Interviews with experts attribute this change to the high level of sugar he was ingesting, and in particular suggest that fructose may be the main culprit. It is suggested that artificial sweeteners may be no better.

The viewers are introduced to the "bliss point", a term coined in the 1960s which applies here to the amount of sugar you can add to a food to make it optimally desirable. Adding more sugar beyond the "bliss point" leads to a significant drop in desirability.

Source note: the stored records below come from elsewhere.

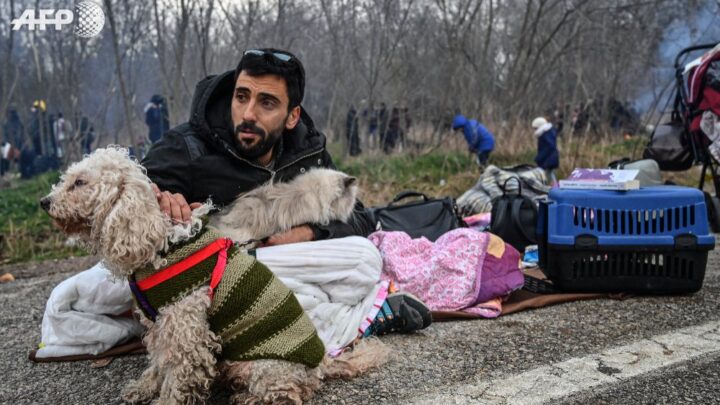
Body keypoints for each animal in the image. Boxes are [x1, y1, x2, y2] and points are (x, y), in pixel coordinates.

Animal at [39, 147, 388, 402]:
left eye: (80, 183)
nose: (44, 201)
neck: (158, 241)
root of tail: (322, 362)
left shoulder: (186, 332)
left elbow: (175, 380)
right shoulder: (161, 328)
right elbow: (158, 365)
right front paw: (143, 387)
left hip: (265, 368)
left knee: (288, 396)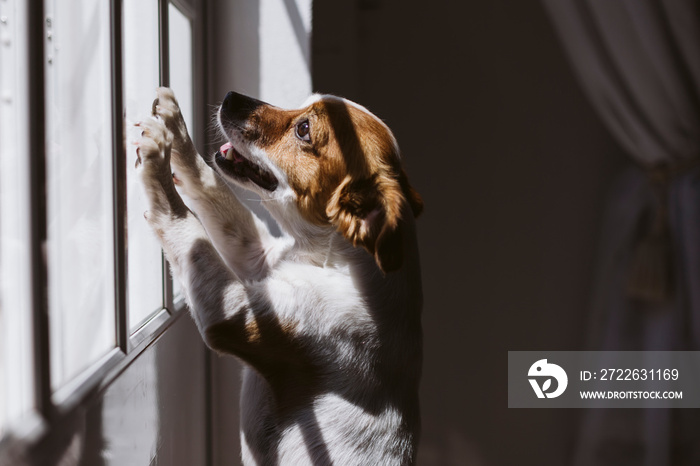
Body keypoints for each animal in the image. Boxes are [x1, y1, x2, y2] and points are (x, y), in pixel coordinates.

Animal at [135, 88, 424, 466]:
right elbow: (214, 191)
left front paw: (157, 157)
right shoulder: (257, 257)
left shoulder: (232, 312)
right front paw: (176, 130)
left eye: (304, 129)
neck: (333, 260)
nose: (231, 96)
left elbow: (185, 225)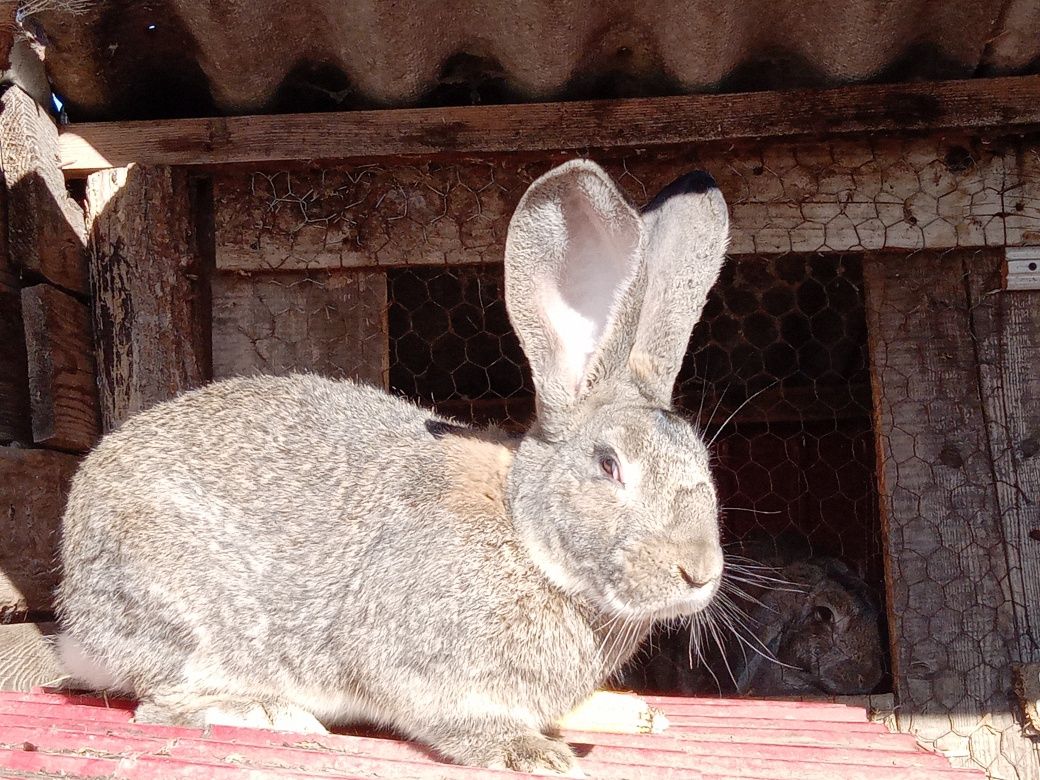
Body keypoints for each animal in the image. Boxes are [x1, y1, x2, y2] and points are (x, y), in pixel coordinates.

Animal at [52, 159, 728, 777]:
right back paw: (270, 714)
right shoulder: (421, 666)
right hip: (179, 612)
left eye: (701, 460)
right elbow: (452, 717)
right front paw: (534, 755)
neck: (524, 534)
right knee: (158, 703)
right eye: (610, 464)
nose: (699, 572)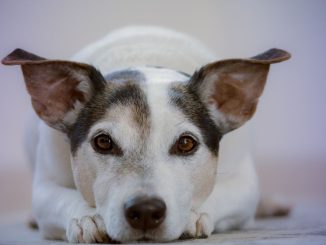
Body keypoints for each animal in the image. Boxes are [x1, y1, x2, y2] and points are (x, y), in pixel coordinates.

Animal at [0, 25, 290, 242]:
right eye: (103, 142)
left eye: (186, 143)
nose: (146, 211)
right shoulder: (45, 186)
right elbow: (61, 198)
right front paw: (87, 217)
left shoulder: (244, 184)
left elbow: (223, 193)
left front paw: (193, 215)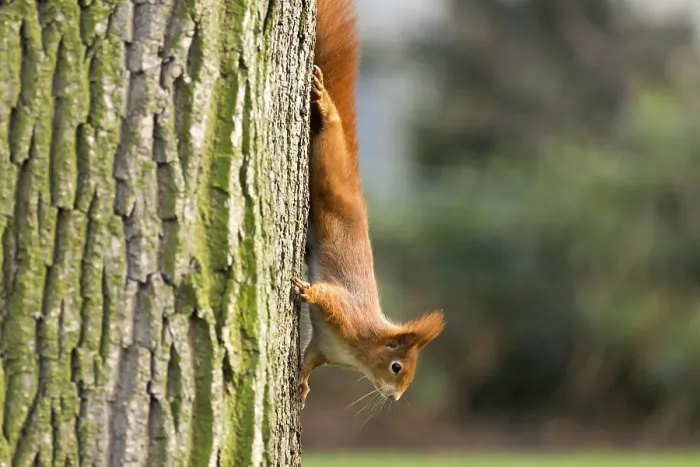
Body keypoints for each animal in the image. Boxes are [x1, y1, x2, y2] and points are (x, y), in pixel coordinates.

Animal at [291, 0, 445, 409]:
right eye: (397, 367)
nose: (396, 397)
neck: (359, 349)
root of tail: (357, 187)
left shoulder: (322, 347)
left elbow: (309, 361)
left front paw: (303, 384)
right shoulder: (347, 313)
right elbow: (326, 295)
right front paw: (306, 290)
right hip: (331, 175)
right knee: (331, 134)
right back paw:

Following the experiment, he returned to his previous diet, and the ill effects were largely and quickly reversed.

==Cast==

In addition to Gameau in the lead, the cast includes Hugh Jackman, Stephen Fry, Isabel Lucas, and Brenton Thwaites. Gary Taubes, Michael Moss and Dr. Kimber Stanhope gave interviews which are included, and Depeche Mode, Peter Gabriel and Florence and the Machine feature on the soundtrack. Gameau's partner, actress Zoe Tuckwell-Smith, appears in the film while pregnant with their daughter, who makes an appearance after being born during production.

==Reception ==
American reviews for the film were generally positive. According to a review by The New York Times, the "breezy blend of computer imagery, musical numbers, sketches and offbeat field trips" made "the nutrition lessons easy to digest". The Hollywood Reporter concluded that "Gameau clearly has good intentions, and generally succeeds in sweetening a potentially bitter subject for easy public consumption." However, a Slate review insisted "That Sugar Film is so highly processed, and so laden with chintzy, artificial arguments, that its many weaknesses are hidden from consumers."

A local Australian review in The Sydney Morning Herald claimed that the film is "not rigorous enough to prove anything at all".

An article from SBS Australia discussing the film's legacy describes it as "One of Australia’s most successful docos".

The film was recommended as an educational resource by the Documentary Australia Foundation, which said "THAT SUGAR FILM will forever change the way you think about 'healthy' food".